The Ministry of Electronics and Information Technology (MeitY) has recently announced a ban on loan apps, including non-Chinese apps like PayU’s LazyPay and Kissht. This decision has been taken in light of the increasing complaints received by the Ministry regarding unauthorised collection of user data by these apps and the harassment faced by borrowers in the form of repeated calls and messages.
LazyPay and Kissht are popular loan apps that allow users to take out small loans for various purposes. These apps have gained popularity among consumers due to their quick and convenient loan disbursal process, which has resulted in a significant increase in the number of downloads. However, the recent ban by MeitY has raised concerns among users about the safety of their personal and financial data.
MeitY’s decision to ban loan apps is in line with the government’s Digital India initiative, which aims to ensure the safe and secure use of digital platforms by citizens.
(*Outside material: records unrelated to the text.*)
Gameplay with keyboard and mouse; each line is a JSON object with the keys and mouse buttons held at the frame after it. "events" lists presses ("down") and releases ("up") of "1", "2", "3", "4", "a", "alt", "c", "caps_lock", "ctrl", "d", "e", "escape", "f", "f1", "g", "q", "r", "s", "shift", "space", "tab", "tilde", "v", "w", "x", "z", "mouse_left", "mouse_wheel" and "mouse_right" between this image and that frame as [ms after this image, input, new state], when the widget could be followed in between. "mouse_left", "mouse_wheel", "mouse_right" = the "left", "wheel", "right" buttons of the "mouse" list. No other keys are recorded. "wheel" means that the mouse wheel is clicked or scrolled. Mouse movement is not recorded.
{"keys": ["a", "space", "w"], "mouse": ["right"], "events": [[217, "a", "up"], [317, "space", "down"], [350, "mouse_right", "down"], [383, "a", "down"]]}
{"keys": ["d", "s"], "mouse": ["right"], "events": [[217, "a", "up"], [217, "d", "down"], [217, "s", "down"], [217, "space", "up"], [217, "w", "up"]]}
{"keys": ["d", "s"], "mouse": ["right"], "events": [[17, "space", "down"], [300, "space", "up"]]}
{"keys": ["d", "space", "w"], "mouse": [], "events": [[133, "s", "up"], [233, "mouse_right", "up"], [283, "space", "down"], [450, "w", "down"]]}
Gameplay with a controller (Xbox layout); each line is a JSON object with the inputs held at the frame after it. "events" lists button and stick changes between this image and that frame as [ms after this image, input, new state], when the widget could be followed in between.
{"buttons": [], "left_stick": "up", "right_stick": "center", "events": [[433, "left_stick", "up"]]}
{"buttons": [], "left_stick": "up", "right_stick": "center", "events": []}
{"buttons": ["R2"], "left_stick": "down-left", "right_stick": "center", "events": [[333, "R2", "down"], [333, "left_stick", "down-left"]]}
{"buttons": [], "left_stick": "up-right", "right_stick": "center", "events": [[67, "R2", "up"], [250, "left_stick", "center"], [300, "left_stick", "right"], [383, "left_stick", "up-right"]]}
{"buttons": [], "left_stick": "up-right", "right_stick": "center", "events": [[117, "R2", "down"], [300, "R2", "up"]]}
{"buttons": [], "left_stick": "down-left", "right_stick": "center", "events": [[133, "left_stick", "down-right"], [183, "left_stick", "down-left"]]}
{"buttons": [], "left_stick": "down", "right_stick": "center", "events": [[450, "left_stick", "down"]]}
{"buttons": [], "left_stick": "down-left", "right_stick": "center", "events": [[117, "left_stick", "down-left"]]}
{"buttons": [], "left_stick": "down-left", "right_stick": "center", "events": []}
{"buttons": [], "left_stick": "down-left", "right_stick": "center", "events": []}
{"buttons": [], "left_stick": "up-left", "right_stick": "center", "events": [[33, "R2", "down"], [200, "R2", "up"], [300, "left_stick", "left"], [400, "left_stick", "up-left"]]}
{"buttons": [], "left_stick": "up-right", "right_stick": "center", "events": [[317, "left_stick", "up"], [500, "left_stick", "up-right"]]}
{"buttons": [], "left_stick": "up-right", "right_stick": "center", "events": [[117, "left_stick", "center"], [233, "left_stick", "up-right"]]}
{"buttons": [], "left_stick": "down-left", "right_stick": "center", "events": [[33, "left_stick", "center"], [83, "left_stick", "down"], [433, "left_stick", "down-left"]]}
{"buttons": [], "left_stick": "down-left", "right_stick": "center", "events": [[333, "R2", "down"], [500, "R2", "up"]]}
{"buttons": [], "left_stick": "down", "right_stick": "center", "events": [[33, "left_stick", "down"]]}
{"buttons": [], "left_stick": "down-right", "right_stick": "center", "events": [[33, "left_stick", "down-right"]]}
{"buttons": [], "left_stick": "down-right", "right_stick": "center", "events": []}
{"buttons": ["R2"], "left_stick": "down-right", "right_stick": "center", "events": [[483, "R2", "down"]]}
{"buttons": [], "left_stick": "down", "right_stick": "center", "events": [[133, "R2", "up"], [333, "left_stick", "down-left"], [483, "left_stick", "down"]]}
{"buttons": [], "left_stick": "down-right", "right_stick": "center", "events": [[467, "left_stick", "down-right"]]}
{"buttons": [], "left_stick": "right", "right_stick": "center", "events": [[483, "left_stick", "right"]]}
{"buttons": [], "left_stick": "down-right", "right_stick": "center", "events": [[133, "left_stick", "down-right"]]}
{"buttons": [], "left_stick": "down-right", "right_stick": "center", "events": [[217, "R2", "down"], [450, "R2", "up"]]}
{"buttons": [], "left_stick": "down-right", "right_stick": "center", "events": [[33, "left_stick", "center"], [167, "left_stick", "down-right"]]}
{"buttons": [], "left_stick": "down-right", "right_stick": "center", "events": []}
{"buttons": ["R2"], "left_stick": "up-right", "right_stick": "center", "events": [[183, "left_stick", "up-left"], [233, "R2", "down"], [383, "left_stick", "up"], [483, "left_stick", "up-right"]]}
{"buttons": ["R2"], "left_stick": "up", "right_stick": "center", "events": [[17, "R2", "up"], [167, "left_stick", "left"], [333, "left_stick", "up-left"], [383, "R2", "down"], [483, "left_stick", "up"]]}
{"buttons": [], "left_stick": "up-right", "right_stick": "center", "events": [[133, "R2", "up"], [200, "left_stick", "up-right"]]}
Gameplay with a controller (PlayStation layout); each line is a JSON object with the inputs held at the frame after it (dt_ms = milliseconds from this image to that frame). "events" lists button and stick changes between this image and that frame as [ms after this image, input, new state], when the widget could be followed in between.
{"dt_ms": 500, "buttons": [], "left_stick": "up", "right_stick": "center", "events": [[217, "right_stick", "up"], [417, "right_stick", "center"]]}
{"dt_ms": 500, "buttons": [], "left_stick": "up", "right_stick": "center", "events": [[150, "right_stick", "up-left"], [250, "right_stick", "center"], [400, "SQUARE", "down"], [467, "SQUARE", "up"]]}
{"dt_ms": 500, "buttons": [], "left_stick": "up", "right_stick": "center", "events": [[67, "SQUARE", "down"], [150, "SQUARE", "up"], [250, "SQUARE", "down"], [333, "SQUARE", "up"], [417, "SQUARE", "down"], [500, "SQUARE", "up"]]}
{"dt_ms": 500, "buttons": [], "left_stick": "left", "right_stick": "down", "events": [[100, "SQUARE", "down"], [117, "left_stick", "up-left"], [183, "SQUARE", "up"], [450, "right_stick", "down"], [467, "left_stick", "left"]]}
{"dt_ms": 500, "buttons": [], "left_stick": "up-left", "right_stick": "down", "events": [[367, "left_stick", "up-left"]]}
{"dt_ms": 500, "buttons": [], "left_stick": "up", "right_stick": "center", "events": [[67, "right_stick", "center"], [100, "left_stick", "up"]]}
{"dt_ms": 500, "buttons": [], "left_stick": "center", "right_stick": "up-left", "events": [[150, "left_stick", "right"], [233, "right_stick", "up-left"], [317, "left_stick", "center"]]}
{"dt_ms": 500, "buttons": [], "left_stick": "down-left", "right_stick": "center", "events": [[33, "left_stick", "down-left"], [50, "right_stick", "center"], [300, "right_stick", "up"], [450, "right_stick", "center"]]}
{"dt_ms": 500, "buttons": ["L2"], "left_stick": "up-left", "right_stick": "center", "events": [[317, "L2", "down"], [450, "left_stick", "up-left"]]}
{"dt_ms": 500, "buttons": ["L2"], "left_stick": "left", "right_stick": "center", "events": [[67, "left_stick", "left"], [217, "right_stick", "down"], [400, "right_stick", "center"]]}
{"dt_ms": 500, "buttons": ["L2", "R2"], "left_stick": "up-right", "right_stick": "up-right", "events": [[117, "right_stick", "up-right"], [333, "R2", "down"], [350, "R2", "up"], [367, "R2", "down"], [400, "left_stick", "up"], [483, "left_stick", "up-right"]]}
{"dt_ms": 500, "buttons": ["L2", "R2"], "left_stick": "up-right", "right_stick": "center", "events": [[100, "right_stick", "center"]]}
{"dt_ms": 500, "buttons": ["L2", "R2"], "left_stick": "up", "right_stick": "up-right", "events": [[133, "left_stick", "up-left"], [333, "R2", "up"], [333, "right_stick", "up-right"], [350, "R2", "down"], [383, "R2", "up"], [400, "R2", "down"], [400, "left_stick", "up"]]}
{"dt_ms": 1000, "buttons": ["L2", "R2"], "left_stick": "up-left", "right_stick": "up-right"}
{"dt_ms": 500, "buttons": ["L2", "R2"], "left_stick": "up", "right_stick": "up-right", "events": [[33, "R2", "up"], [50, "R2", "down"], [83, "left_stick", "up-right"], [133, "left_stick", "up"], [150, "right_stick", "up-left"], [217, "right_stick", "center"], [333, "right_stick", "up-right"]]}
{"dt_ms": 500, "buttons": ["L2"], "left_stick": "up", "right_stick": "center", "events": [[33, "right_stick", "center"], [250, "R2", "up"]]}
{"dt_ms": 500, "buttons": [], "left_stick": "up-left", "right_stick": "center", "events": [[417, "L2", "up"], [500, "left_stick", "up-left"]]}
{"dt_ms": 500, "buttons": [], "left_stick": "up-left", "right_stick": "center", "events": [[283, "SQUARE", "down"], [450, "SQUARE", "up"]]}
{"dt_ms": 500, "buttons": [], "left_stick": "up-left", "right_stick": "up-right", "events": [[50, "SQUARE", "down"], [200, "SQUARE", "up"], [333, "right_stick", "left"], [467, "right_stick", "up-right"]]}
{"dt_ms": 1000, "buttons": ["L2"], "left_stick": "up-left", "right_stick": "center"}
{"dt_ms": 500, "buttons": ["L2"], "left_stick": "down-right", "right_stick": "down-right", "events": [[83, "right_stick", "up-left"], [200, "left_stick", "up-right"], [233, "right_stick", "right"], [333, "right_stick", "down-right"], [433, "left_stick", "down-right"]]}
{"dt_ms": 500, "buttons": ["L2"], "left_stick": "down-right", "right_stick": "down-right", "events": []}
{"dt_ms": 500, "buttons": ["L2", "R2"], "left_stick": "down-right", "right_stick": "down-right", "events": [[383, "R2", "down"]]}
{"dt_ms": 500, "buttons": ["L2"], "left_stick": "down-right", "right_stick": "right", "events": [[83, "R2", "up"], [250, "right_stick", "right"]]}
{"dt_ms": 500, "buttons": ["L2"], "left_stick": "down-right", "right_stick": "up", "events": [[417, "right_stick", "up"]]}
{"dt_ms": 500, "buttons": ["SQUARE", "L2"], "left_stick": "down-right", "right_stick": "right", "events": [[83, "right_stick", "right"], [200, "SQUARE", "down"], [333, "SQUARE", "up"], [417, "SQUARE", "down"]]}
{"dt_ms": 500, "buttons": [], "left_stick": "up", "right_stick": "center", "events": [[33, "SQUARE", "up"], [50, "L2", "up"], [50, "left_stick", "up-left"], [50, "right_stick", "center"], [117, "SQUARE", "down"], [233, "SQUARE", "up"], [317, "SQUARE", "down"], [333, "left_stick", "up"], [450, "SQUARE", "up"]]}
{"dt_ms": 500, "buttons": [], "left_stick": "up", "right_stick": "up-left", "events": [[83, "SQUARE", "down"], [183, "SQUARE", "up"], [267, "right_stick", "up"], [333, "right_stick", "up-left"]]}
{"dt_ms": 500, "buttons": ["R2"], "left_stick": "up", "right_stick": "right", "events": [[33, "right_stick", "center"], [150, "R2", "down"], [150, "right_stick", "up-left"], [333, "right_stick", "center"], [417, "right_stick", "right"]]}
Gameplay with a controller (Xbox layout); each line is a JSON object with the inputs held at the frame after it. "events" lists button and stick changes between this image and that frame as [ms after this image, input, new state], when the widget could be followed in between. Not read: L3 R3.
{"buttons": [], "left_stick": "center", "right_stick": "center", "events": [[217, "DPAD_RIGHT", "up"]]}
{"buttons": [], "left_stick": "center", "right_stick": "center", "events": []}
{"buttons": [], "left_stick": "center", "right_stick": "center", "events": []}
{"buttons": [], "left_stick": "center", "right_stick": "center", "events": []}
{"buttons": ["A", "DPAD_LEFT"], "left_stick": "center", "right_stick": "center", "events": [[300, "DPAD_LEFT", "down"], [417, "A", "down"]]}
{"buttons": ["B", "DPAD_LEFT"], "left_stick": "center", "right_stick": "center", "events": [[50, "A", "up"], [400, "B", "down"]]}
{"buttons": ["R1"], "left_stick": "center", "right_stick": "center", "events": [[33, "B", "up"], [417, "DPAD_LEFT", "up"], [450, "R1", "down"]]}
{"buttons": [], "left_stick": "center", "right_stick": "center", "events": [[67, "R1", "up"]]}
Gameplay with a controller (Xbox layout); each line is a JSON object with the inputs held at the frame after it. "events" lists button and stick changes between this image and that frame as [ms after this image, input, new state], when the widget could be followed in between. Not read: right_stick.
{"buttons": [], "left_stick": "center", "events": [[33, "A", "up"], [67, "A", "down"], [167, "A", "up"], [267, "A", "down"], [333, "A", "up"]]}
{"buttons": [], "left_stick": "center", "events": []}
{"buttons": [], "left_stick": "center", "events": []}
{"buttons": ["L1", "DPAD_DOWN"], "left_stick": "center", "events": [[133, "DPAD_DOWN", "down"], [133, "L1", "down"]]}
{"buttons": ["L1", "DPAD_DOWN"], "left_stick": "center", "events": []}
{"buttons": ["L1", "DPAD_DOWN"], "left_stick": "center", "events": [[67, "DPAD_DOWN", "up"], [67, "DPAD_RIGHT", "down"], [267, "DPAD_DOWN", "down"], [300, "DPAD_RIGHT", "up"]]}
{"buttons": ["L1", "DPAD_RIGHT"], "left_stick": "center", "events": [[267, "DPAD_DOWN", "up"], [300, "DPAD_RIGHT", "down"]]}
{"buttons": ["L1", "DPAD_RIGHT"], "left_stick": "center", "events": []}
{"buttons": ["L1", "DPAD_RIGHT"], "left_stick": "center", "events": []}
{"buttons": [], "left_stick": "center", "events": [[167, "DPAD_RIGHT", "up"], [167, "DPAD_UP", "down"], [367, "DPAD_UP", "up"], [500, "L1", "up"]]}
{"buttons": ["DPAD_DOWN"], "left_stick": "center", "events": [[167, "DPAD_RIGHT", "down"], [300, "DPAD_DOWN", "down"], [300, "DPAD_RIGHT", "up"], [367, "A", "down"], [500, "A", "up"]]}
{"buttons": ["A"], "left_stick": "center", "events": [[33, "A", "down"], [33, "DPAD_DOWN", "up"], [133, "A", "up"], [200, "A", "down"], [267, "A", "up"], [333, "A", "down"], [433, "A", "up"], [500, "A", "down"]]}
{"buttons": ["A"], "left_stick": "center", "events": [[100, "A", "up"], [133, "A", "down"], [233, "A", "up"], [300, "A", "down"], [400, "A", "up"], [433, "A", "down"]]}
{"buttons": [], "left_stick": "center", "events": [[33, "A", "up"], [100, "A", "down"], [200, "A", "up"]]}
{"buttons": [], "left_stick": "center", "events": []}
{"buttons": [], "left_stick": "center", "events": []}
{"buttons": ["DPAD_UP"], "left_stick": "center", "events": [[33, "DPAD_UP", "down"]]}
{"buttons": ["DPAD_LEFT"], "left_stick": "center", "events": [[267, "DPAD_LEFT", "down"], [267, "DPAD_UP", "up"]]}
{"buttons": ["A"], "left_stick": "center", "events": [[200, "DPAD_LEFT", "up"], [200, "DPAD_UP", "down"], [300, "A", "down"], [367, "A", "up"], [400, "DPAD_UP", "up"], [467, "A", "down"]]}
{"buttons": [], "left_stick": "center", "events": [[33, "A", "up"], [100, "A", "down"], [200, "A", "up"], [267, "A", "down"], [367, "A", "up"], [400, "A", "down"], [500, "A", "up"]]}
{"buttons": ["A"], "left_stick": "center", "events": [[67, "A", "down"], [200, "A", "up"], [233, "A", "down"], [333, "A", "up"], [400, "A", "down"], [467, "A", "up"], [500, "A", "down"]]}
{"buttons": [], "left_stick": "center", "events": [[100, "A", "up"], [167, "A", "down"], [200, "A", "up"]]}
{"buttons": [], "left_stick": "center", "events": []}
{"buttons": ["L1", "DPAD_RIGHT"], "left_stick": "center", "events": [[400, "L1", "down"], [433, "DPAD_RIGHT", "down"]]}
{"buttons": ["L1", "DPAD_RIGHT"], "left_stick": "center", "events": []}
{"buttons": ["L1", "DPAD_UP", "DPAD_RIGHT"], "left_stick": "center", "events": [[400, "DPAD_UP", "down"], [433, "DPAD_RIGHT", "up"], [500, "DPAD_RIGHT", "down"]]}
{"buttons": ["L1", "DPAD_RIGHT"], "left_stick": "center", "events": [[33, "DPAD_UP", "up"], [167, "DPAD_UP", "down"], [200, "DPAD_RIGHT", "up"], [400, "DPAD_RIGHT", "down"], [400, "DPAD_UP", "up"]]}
The Ministry has stated that it will take strict action against any app that violates user privacy and data security norms.
PayU’s LazyPay and Kissht have stated that they are fully compliant with all data protection regulations and are committed to ensuring the safety and security of user data. They have also stated that they are working with MeitY to resolve the issue and get the ban lifted as soon as possible.
Representatives from the Ministry of Electronics and Information and Technology (MeitY), the Fintech Association for Consumer Empowerment (FACE), and the founders and CEOs of a number of digital lending companies will meet on February 7 to discuss their positions and request that restrictions be lifted.
The government, law enforcement, and internet service providers such as Google, which hosts applications on its Play Store, have recently scrutinised online lending services.
Among these is the buy-now-pay-later service LazyPay from financial behemoth PayU. LazyPay was previously banned from the Google Play Store in January 2021 for violating RBI regulations. Before issuing a ban order to internet service providers and telecom corporations, the Ministry of Home Affairs, which works on a number of intelligence sources, including local police cyber cell divisions, normally gives advise to the IT ministry.